S’il inclut quelques éléments qui sont hors des compétences directes du ministère, comme par exemple, dans le chapitre dédié aux droits d’auteurs, la possibilité de donner ses droits sous des licences « Creative Commons » (pourtant sans qu’on mette trop l’accent sur les risques de telles pratiques, comme le fait de travailler gratuitement), c’est aussi dans ses omissions qu’il est intéressant. Ainsi, dans la partie qui évoque les différents types de subventions et de bourses que peuvent obtenir les artistes, on constate une absence : celle des conventions. Pourtant, ces aides régulières qui sont renouvelées annuellement – tout comme le sont les cultes d’ailleurs – ne sont pas rares et donnent surtout à ceux qui en profitent une sécurité de planification – en même temps qu’ils les mettent aussi dans une certaine dépendance, il faut l’admettre. Interrogé sur cette omission, la ministre et son premier conseiller ont répondu de façon plutôt évasive que les conventions ne seraient de toute façon que données à des organismes qui seraient sur le terrain depuis des années, voire des décennies et que cela n’intéresserait pas les artistes qui veulent se faire subventionner un projet précis. Selon Bob Krieps, il n’y aurait simplement pas de différence entre une subvention et une convention. Sauf que pour les subventions, l’insécurité de planification est toujours plus grande. On est alors en droit de se demander si l’absence des conventions dans le guide pratique n’est pas sensé préparer la scène culturelle au fait qu’à l’avenir, le ministère n’en fera plus. C’est à voir. Mais aussi obscur que cette absence, demeure un autre fait regrettable : l’absence totale de transparence sur le mode de prise de décision concernant la distribution des aides. Ici, le lecteur est invariablement renvoyé à la sempiternelle « décision ministérielle ». Un peu plus d’ouverture sur ce processus n’aurait certainement pas fait de mal.

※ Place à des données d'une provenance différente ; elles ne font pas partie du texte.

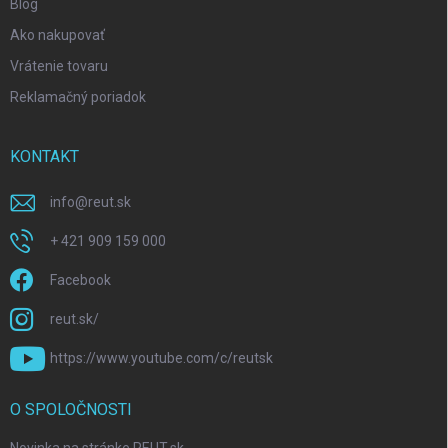
Blog
Ako nakupovať
Vrátenie tovaru
Reklamačný poriadok
KONTAKT
info
@
reut.sk
+ 421 909 159 000
Facebook
reut.sk/
https://www.youtube.com/c/reutsk
O SPOLOČNOSTI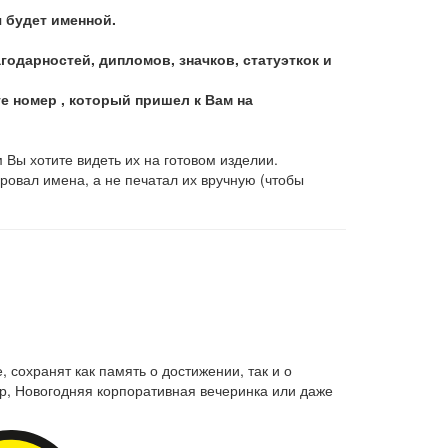
я будет именной.
дарностей, дипломов, значков, статуэткок и
те номер , который пришел к Вам на
 Вы хотите видеть их на готовом изделии.
ровал имена, а не печатал их вручную (чтобы
 сохранят как память о достижении, так и о
р, Новогодняя корпоративная вечеринка или даже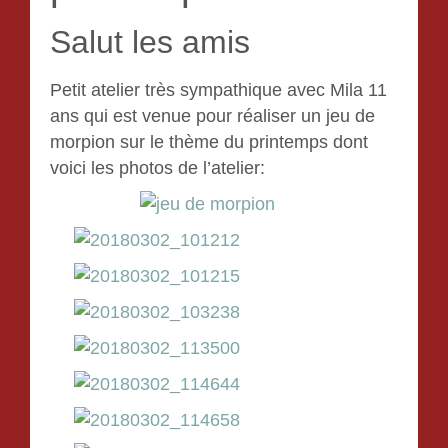
Salut les amis
Petit atelier très sympathique avec Mila 11
ans qui est venue pour réaliser un jeu de
morpion sur le thème du printemps dont
voici les photos de l’atelier:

Mais l’espoir n’est pas perdu, vu qu’apparemment le ministre peut toujours apprendre. En tout cas, ces deux points devraient figurer sur toute bonne et pertinente liste de doléances à lui envoyer.

Le « guide pratique » peut être retiré à partir de la semaine prochaine à la nouvelle adresse du ministère de la culture dans la maison Terres Rouges, ainsi que dans beaucoup d’autres institutions culturelles du pays. Il peut également être consulté sur le site du ministère http://www.mcesr.public.lu, où il est aussi régulièrement mis à jour.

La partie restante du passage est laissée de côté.